- City: Växjö, Sweden
- League: Division 2 (at time of bankruptcy)
- Founded: 1971
- Operated: 1971–1997

Franchise history
- –1971: Östers IF Växjö IK
- 1971–1997: Växjö HC

Championships
- Le Mat Trophy: 0

= Växjö HC =

Växjö HC was a Swedish ice hockey club based in Växjö, Småland. The club was founded in 1971 as a merger of the ice hockey sections of Östers IF and Växjö IK. Öster had previously played one season, 1963–64, in Division I when it was the highest tier of ice hockey in Sweden.
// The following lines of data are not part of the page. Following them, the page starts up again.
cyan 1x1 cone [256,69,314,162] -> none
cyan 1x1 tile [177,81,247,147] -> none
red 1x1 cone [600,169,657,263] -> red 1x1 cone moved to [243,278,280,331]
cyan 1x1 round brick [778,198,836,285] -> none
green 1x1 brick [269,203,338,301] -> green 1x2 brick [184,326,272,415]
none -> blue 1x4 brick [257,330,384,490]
Växjö IK, meanwhile, had never played in the highest league, but had played several seasons in Division 2, most recently in the 1965–66 season, which at the time was the second-tier league.
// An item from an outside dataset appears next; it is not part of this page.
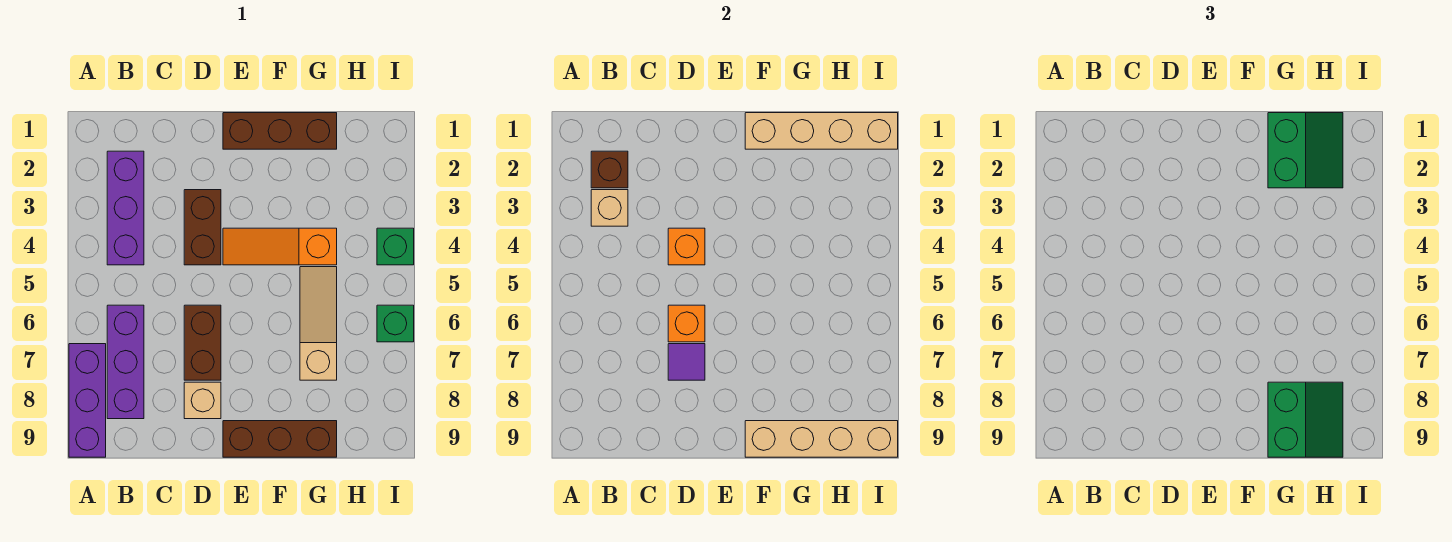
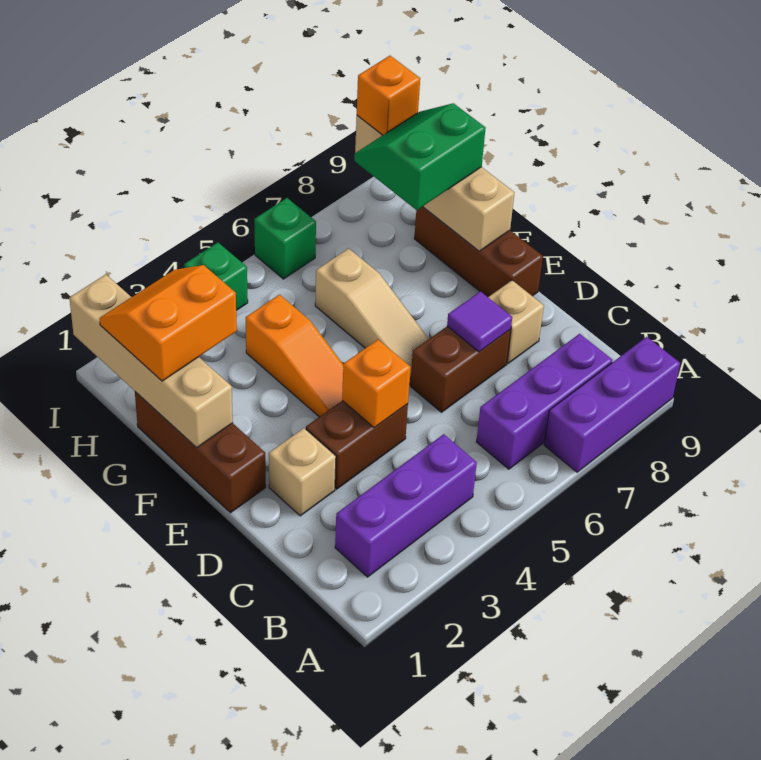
brown 1x1 brick [591,151,628,188] -> none
tan 1x1 brick [591,190,628,226] -> tan 1x1 brick moved to [269,428,336,516]
orange 1x1 brick [668,305,705,342] -> orange 1x1 brick moved to [357,56,420,135]
green 2x2 slope [1268,113,1343,188] -> orange 2x2 slope [100,265,237,381]
tan 1x3 slope [300,267,337,380] -> tan 1x3 slope turned to [315,248,429,384]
For the new joint club's inaugural season in 1971–72, the club took Öster's place in Division 2, and competed as "Växjö HC/Östers IF", finishing third in their group.

Växjö HC would yo-yo in and out of Sweden's second highest league, managing play at that level for the final time in 1977–78. After their relegation in 1978, they remained in the lower levels of Swedish hockey until the club filed for bankruptcy and was dissolved in 1997.

That same year, Växjö Lakers HC was formed, to maintain the presence of a hockey club in Växjö. In 2011, the Lakers would go on to be promoted to what is today called the SHL, bringing top-tier hockey to Växjö for the first time since the 1963–64 season.